### Фрагмент документа
════════

Людмила Зубова - Языки современной поэзии
В таких случаях деформированные сочетания осуществляют тенденцию языковой эволюции к свертыванию высказывания. Действительно, для того чтобы превратить конструкции Сосноры в нормативные, пришлось бы не только употребить деепричастия (курю, думая о… или думаю о…, куря), но и многословные конструкции: (*муха, летая перед глазами, как будто лезла в глаза и мешала смотреть; *… как пила, которая со свистом разбрасывает опиши). В последнем фрагменте компрессия осуществляется и словосочетанием уши шумели — ‘слышался шум в ушах’.

════════

### По сведениям текста
a) Определите, согласуются ли с фрагментом документа утверждения (i), (ii) и (iii). Ответьте «да» или «нет» и приведите дословно решающие слова фрагмента. (i) Деформированные сочетания осуществляют тенденцию языковой эволюции к свертыванию высказывания. (ii) Для превращения конструкций Сосноры в нормативные было бы достаточно употребить деепричастия. (iii) В последнем фрагменте компрессия осуществляется также словосочетанием «уши шумели».
b) Какой смысл, согласно фрагменту документа, передаёт словосочетание «уши шумели»?
c) Воспроизведите без изменений часть фрагмента документа. Начните со слов «Людмила Зубова - Языки» и остановитесь после слов «шум в ушах’.».

Сохранённые записи данных
════════

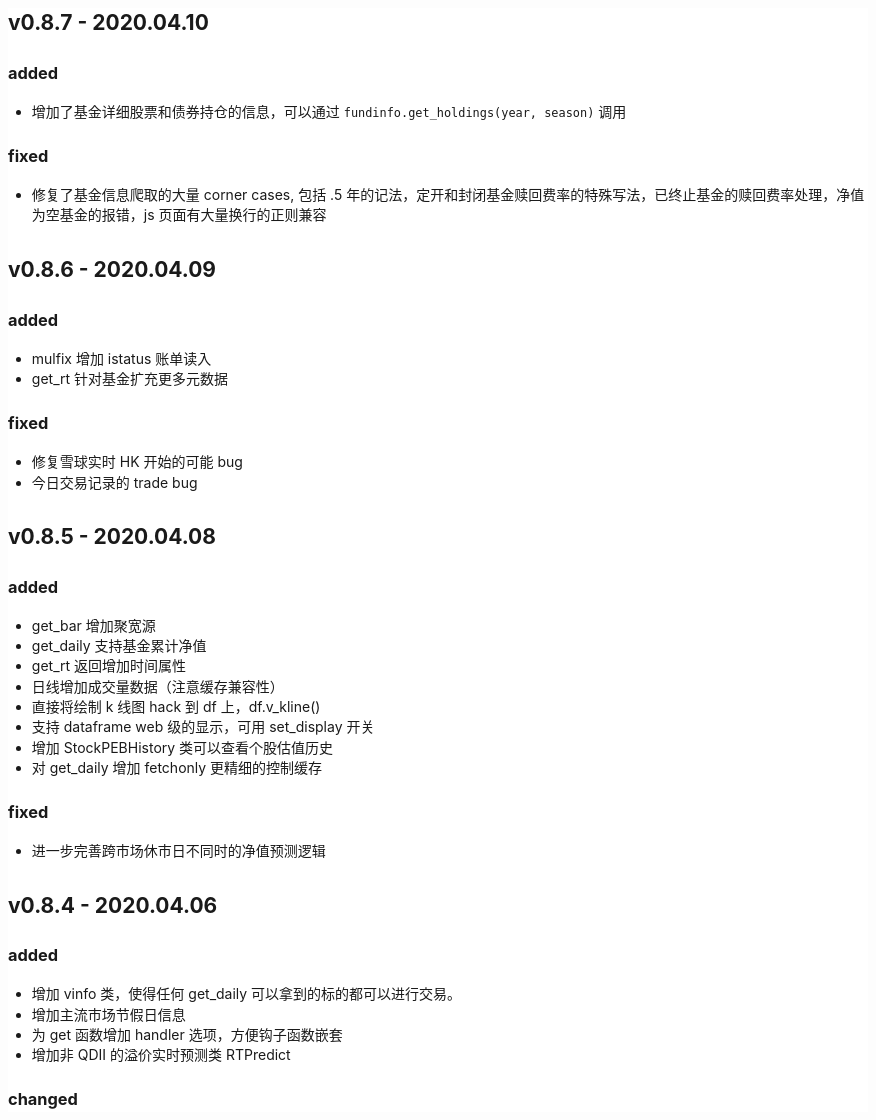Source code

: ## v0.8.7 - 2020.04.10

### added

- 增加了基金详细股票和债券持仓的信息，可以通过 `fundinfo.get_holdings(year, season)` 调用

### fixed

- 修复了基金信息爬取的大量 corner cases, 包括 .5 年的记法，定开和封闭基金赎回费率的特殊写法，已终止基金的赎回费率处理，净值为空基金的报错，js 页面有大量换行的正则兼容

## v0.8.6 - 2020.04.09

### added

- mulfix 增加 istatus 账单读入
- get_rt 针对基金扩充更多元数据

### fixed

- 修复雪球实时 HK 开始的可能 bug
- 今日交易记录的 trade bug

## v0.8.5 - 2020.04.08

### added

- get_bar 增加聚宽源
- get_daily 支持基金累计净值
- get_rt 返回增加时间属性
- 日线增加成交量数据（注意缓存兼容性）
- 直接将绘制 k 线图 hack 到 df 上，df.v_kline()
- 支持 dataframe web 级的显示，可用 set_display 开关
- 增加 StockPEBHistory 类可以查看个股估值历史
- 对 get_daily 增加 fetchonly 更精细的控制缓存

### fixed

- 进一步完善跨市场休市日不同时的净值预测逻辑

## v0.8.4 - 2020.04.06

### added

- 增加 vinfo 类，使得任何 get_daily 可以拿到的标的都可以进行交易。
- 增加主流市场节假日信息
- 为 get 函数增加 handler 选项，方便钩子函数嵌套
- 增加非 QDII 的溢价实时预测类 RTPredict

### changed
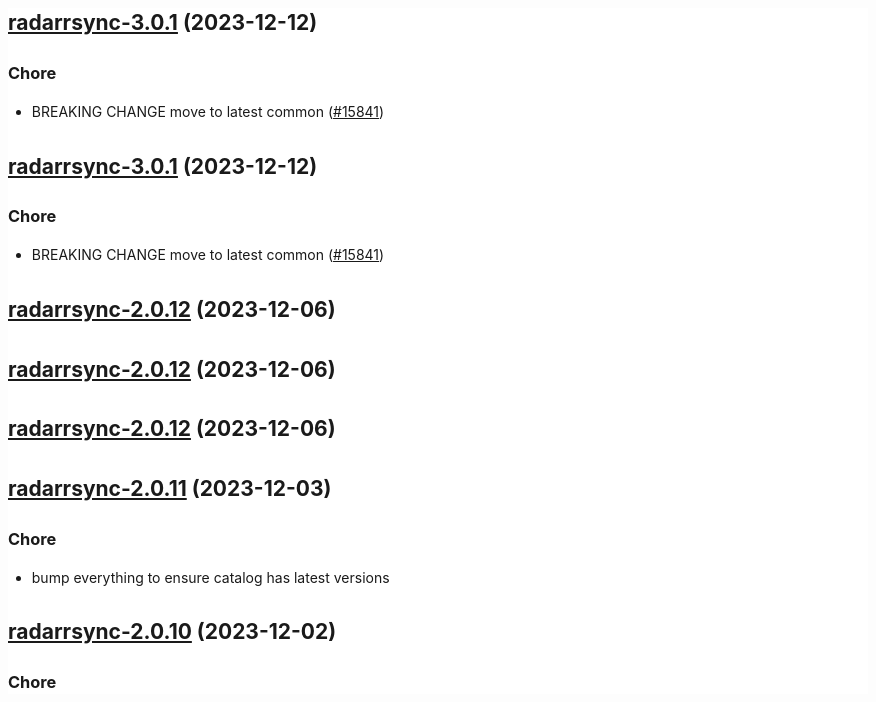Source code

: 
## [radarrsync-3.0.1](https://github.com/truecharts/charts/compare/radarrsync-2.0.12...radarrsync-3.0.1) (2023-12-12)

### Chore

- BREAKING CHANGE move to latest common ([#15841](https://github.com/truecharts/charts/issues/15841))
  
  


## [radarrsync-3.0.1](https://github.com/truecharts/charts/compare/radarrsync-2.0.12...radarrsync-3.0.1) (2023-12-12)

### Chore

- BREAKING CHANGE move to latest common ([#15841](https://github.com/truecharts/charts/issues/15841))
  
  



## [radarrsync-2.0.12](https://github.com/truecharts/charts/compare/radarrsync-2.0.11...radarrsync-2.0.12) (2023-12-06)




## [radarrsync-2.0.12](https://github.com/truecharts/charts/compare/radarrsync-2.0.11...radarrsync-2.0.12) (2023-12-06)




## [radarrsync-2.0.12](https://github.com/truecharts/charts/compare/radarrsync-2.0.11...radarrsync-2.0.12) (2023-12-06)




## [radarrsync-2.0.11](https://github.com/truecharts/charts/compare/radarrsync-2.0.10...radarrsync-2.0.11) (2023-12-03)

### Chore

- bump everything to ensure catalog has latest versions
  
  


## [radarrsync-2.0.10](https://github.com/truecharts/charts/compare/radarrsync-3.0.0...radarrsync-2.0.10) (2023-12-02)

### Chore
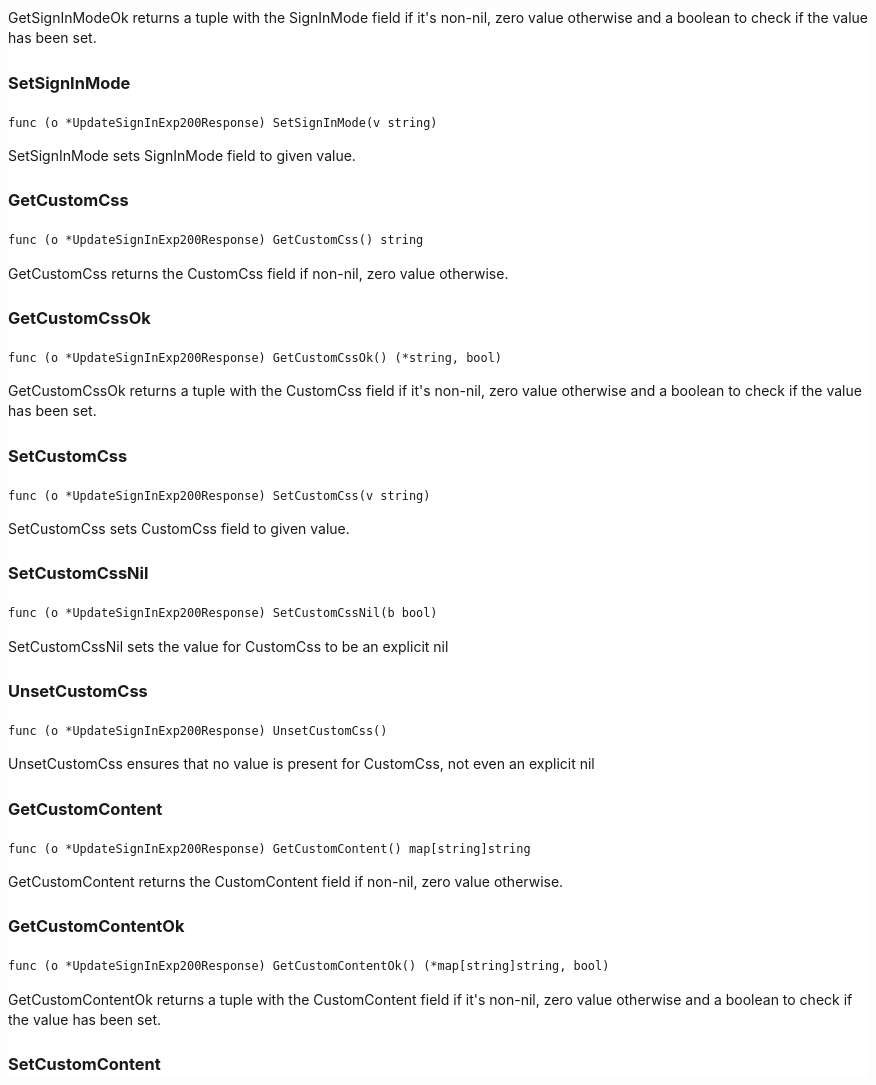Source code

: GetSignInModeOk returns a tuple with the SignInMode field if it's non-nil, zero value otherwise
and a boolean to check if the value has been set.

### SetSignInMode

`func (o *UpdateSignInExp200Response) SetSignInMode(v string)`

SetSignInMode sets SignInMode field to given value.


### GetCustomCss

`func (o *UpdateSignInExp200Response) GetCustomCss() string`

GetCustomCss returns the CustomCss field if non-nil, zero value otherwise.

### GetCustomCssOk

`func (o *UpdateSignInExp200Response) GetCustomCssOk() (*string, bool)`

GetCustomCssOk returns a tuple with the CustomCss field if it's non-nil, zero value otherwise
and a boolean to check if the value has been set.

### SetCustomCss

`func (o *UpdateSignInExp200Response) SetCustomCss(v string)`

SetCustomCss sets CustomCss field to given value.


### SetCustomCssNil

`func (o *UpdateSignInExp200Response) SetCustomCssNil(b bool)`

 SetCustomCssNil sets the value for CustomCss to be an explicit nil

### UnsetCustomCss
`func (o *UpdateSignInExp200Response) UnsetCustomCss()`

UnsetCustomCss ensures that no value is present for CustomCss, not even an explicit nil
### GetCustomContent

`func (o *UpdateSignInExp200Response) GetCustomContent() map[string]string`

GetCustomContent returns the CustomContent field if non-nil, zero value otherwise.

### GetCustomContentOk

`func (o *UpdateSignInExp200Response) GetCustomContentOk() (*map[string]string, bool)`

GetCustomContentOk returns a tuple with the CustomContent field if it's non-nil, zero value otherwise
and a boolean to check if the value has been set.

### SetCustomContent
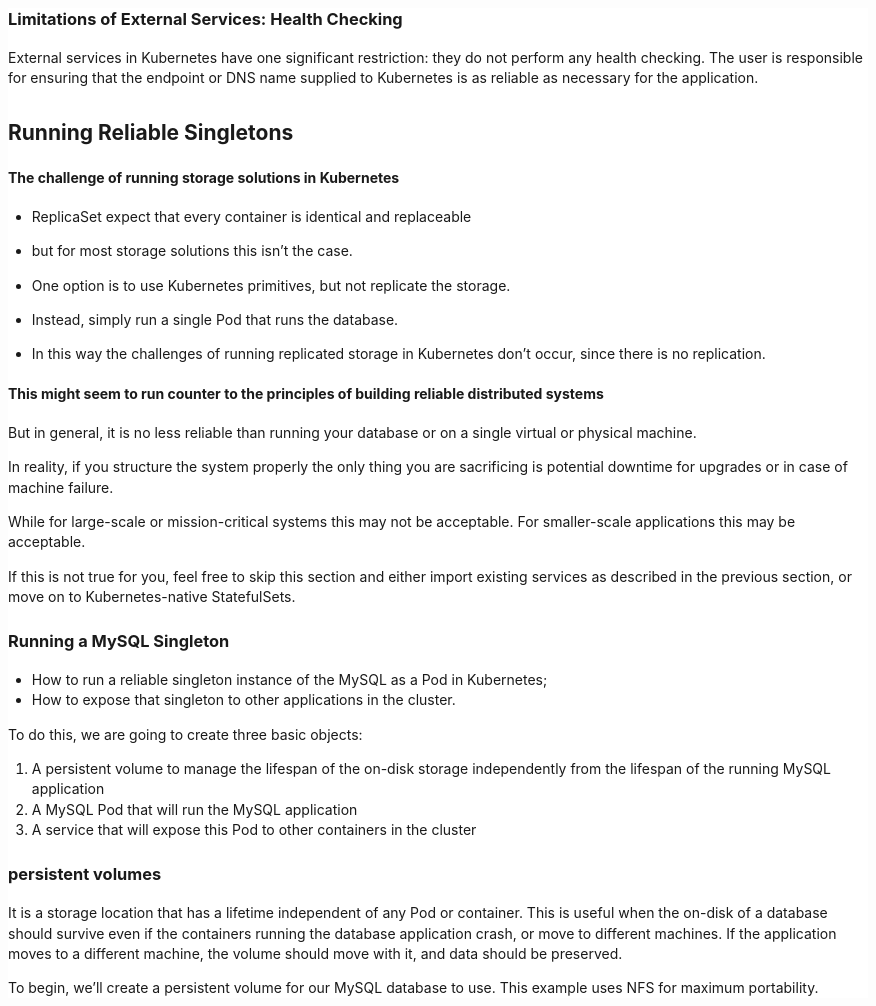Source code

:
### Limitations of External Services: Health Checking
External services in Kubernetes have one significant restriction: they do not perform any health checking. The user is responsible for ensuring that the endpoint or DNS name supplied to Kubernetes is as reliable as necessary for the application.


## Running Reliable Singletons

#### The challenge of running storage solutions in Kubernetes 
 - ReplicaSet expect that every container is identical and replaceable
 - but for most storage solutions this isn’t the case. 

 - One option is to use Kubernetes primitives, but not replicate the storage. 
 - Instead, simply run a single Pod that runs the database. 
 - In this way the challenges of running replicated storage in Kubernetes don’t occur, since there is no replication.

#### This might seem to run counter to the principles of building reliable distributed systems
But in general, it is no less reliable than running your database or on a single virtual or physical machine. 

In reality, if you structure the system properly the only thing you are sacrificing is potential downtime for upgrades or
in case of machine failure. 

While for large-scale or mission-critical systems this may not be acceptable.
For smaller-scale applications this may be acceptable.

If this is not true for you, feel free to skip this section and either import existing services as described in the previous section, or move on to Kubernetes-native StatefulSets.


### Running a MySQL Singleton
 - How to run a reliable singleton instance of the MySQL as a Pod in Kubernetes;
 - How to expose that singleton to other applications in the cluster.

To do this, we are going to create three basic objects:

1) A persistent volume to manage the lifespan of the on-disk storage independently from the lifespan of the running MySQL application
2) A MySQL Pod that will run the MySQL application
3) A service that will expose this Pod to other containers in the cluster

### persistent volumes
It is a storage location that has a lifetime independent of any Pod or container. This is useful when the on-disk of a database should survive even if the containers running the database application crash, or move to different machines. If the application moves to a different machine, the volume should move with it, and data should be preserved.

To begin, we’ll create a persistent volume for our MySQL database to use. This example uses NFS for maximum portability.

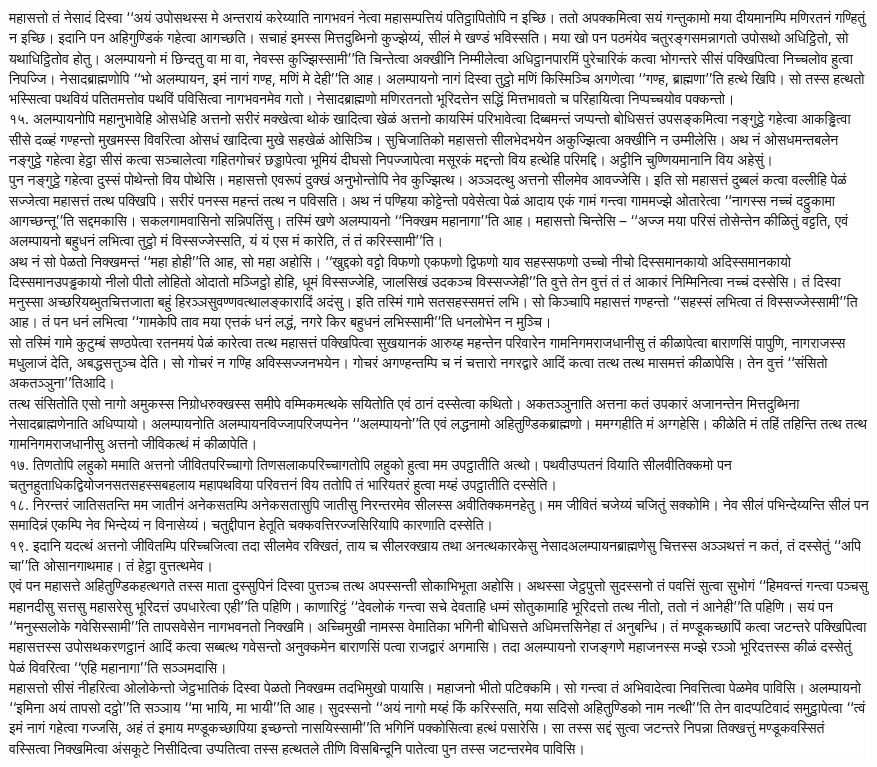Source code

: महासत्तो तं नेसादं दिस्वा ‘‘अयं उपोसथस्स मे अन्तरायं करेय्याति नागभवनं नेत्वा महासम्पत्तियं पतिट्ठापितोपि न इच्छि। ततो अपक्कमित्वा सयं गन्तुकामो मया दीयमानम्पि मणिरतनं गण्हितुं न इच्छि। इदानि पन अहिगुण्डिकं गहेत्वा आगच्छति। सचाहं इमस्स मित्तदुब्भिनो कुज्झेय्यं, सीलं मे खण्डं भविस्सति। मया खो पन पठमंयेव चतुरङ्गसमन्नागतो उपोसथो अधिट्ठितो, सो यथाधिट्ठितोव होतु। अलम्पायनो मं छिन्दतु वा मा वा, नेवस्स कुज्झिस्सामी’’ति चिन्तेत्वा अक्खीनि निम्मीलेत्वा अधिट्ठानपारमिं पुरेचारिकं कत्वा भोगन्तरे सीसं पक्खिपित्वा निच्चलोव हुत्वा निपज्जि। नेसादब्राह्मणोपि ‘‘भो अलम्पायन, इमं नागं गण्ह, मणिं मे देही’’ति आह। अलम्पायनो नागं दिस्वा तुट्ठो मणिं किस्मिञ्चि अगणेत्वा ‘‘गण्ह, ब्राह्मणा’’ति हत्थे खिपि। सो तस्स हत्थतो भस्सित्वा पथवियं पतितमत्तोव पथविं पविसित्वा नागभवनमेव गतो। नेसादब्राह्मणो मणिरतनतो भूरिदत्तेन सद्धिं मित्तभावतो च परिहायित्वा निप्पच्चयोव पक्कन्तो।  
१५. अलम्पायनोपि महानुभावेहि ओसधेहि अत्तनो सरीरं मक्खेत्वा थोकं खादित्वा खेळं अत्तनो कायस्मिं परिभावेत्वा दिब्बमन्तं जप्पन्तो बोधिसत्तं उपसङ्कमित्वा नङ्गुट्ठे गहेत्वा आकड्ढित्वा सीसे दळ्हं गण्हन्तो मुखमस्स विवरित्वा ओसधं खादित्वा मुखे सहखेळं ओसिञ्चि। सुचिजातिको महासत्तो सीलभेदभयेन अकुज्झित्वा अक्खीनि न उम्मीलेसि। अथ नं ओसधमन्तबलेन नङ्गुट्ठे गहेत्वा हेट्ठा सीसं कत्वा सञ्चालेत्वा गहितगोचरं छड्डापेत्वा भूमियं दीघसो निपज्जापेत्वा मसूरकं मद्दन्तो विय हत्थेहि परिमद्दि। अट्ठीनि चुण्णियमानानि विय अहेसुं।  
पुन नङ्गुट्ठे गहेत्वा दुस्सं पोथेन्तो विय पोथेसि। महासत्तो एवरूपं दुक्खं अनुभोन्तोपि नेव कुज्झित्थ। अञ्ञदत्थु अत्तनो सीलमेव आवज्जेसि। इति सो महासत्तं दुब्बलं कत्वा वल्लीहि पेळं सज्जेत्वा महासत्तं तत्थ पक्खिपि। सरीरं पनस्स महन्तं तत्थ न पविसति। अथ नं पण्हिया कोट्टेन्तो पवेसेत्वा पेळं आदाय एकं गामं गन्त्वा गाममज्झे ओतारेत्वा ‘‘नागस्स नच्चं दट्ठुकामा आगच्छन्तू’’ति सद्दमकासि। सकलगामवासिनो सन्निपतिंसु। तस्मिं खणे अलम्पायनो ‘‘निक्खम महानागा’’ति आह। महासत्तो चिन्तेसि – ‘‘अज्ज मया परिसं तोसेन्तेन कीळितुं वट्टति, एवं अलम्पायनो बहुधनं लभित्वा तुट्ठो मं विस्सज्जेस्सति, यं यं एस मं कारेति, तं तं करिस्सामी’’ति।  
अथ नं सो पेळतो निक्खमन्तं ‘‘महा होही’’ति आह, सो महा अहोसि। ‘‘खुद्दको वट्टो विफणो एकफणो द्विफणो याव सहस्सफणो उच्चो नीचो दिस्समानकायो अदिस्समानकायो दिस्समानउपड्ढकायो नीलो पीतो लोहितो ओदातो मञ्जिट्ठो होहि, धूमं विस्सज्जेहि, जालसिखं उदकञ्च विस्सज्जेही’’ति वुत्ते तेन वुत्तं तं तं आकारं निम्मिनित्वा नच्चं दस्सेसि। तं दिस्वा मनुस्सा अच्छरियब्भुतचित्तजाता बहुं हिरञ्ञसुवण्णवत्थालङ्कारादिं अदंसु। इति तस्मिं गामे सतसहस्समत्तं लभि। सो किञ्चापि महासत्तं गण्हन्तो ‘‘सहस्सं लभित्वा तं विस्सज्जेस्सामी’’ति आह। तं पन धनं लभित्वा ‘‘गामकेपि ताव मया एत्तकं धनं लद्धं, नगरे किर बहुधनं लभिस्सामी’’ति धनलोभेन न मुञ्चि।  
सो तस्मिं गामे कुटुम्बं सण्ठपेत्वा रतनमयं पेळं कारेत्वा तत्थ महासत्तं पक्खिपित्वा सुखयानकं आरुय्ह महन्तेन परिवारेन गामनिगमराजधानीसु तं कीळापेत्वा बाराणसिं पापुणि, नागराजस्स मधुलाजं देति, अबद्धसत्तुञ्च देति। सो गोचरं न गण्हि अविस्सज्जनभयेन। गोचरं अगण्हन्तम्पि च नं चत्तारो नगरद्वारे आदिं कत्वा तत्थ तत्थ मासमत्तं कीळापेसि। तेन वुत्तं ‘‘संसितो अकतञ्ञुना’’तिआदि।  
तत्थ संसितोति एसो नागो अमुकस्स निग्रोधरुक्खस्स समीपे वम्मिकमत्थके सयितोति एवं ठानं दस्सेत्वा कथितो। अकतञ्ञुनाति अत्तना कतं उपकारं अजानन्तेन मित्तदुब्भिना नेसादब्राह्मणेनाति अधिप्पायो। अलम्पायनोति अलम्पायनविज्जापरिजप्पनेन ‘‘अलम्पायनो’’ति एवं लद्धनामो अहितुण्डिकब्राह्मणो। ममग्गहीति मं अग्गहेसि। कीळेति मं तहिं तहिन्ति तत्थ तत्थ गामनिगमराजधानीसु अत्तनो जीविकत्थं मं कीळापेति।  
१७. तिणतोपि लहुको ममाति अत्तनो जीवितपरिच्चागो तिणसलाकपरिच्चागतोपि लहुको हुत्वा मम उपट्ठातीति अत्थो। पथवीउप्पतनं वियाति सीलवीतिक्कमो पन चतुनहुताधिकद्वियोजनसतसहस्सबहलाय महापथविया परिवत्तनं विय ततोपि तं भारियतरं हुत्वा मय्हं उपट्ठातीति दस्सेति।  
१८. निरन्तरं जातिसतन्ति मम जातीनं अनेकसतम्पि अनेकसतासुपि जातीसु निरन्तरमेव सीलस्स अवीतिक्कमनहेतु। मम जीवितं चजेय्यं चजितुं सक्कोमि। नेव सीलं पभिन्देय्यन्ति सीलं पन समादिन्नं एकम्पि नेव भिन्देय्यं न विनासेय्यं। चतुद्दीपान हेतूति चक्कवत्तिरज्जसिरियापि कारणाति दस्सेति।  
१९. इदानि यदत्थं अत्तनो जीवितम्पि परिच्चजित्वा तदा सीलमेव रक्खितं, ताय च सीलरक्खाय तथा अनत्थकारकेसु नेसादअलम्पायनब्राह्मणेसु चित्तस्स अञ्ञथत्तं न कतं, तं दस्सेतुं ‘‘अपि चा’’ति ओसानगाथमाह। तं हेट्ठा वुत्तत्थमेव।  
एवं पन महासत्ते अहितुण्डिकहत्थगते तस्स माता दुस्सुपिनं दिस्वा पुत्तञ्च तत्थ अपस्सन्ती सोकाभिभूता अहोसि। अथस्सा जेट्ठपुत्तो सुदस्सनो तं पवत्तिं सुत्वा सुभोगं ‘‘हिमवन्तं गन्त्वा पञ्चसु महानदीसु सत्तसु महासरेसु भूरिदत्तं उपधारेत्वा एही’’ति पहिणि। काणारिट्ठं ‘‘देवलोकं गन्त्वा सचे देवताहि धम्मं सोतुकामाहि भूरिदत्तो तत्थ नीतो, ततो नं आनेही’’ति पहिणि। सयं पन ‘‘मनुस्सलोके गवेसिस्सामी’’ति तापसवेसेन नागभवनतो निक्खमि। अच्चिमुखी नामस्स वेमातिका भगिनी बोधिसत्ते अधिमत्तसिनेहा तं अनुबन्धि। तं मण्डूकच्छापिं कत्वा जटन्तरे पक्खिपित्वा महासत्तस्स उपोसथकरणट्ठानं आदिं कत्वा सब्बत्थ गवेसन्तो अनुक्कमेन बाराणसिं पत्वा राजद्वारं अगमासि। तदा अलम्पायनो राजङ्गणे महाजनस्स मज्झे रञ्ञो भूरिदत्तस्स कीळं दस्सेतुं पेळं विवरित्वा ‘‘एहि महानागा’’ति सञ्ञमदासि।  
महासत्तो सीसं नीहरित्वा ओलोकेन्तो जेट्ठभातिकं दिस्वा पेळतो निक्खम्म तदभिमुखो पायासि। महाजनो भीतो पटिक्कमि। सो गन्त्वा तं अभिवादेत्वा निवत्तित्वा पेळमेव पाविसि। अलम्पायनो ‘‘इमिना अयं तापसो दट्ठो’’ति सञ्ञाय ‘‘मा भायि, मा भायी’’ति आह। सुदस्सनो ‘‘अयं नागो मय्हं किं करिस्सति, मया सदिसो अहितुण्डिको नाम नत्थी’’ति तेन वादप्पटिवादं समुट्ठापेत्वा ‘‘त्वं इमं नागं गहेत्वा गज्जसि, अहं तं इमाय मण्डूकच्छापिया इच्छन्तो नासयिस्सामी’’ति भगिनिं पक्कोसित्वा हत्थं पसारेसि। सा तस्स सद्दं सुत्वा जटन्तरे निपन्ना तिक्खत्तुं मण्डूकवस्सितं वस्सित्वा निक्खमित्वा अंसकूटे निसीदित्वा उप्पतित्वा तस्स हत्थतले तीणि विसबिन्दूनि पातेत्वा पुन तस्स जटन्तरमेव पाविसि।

════════

### Ответы по пунктам
a)
(i) Да: «деформированные сочетания осуществляют тенденцию языковой эволюции к свертыванию высказывания».
(ii) Нет: «пришлось бы не только употребить деепричастия (курю, думая о… или думаю о…, куря), но и многословные конструкции».
(iii) Да: «компрессия осуществляется и словосочетанием уши шумели».

b) Оно означает «слышался шум в ушах».

c)
Людмила Зубова - Языки современной поэзии
В таких случаях деформированные сочетания осуществляют тенденцию языковой эволюции к свертыванию высказывания. Действительно, для того чтобы превратить конструкции Сосноры в нормативные, пришлось бы не только употребить деепричастия (курю, думая о… или думаю о…, куря), но и многословные конструкции: (*муха, летая перед глазами, как будто лезла в глаза и мешала смотреть; *… как пила, которая со свистом разбрасывает опиши). В последнем фрагменте компрессия осуществляется и словосочетанием уши шумели — ‘слышался шум в ушах’.